The biguanide metformin that inhibits mitochondrial complex I activity is now in over 200 oncology clinical trials. In this proposal we will determine how to enhance cancer cell sensitivity towards metformin therapy. There are two principal modes of cellular energy production – glycolysis and mitochondrial oxidation of glycose and fatty acids. Metformin inhibits mitochondrial energy production. Therefore, when switched to a low glucose medium (that reduces glycolysis), cancer cells become sensitized to metformin. Physiological glucose concentration in tissues is however significantly lower compared to that used in most cell culture studies and glucose concentration is even lower in tumor tissues. At this physiological range of glucose, cancer cells maintain high glycolytic rate and genes that regulate cancer cell glycolysis may resist biguanide action by upregulating compensatory glycolysis when mitochondria is inhibited. Therefore, identification and inhibition of such genes may enhance cancer cell liability towards biguanides. Despite promise in other cancers, our data shows that glioma stem cells (GSCs) are resistant to biguanides at physiological glucose. We discovered that the cellular energy sensor AMP kinase (AMPK) that augments glycolysis during stress in cardiac and skeletal muscle is co-opted by GSCs for optimal glycolysis. We propose to test the mechanisms by which AMPK regulates glycolysis in GSCs in vitro and in vivo. Through dose escalation pharmacological studies in mice we will determine maximum tolerated metformin dose in brain tumor-bearing mice, quantitate metformin plasma levels, and metformin concentrations attained in normal brain and tumor tissue. We will test if genetic inhibition of AMPK in GSCs reduces glycolysis, suppress proliferation and tumor growth and improves metformin sensitivity.

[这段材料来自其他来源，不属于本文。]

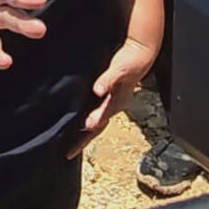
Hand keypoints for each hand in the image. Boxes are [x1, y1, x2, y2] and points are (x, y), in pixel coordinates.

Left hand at [67, 37, 156, 158]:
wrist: (139, 56)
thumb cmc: (130, 63)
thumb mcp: (120, 70)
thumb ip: (108, 80)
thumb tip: (97, 90)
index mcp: (115, 104)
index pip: (100, 121)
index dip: (88, 130)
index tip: (76, 137)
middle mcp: (113, 107)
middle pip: (96, 128)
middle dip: (83, 140)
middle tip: (68, 152)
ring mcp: (110, 104)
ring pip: (95, 123)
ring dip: (83, 133)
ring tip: (69, 143)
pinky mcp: (106, 98)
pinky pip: (94, 112)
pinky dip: (85, 119)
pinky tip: (76, 120)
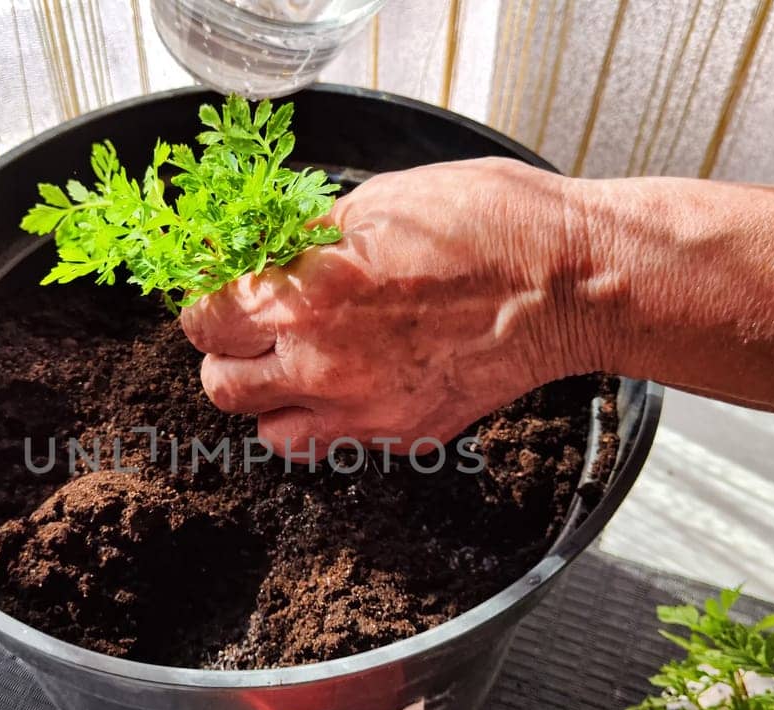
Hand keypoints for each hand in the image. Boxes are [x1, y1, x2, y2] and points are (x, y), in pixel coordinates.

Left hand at [179, 157, 597, 456]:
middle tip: (251, 327)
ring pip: (267, 429)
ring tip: (296, 362)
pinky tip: (351, 380)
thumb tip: (261, 251)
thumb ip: (307, 239)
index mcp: (304, 298)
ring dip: (270, 397)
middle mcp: (321, 366)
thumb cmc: (485, 226)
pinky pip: (333, 442)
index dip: (207, 302)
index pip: (206, 321)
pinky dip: (327, 418)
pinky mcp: (402, 435)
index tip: (219, 292)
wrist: (567, 282)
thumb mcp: (377, 202)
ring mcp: (361, 411)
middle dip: (227, 353)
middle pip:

抑制线粒体复合物I活性的双胍二甲双胍目前在200多个国家上市。 肿瘤临床试验在这项提案中，我们将确定如何增强癌细胞对 二甲双胍治疗。细胞能量产生有两种主要模式-糖酵解和线粒体 葡萄糖和脂肪酸的氧化。代谢酶抑制线粒体能量产生。所以当 转换到低葡萄糖培养基（减少糖酵解），癌细胞变得对二甲双胍敏感。 然而，组织中的生理葡萄糖浓度显著低于大多数细胞中使用的葡萄糖浓度。 培养研究和肿瘤组织中的葡萄糖浓度甚至更低。在葡萄糖的生理范围内， 癌细胞保持高糖酵解速率，调节癌细胞糖酵解的基因可能抵抗双胍 当线粒体受到抑制时，通过上调代偿性糖酵解发挥作用。因此，识别和 这些基因的抑制可增强癌细胞对双胍的易感性。尽管承诺在其他 我们的数据显示，神经胶质瘤干细胞（GSC）在生理葡萄糖下对双胍类药物具有抗性。 我们发现，细胞能量传感器AMP激酶（AMPK）在应激过程中增加糖酵解， 心肌和骨骼肌被GSC选择用于最佳的糖酵解。我们建议测试的机制， AMPK在体外和体内调节GSC中的糖酵解。通过药理学剂量递增 在小鼠中的研究中，我们将确定携带脑肿瘤的小鼠中二甲双胍的最大耐受剂量，定量 二甲双胍血浆水平和在正常脑和肿瘤组织中获得的二甲双胍浓度。我们将测试 如果GSC中AMPK的遗传抑制减少糖酵解，抑制增殖和肿瘤生长， 提高二甲双胍敏感性。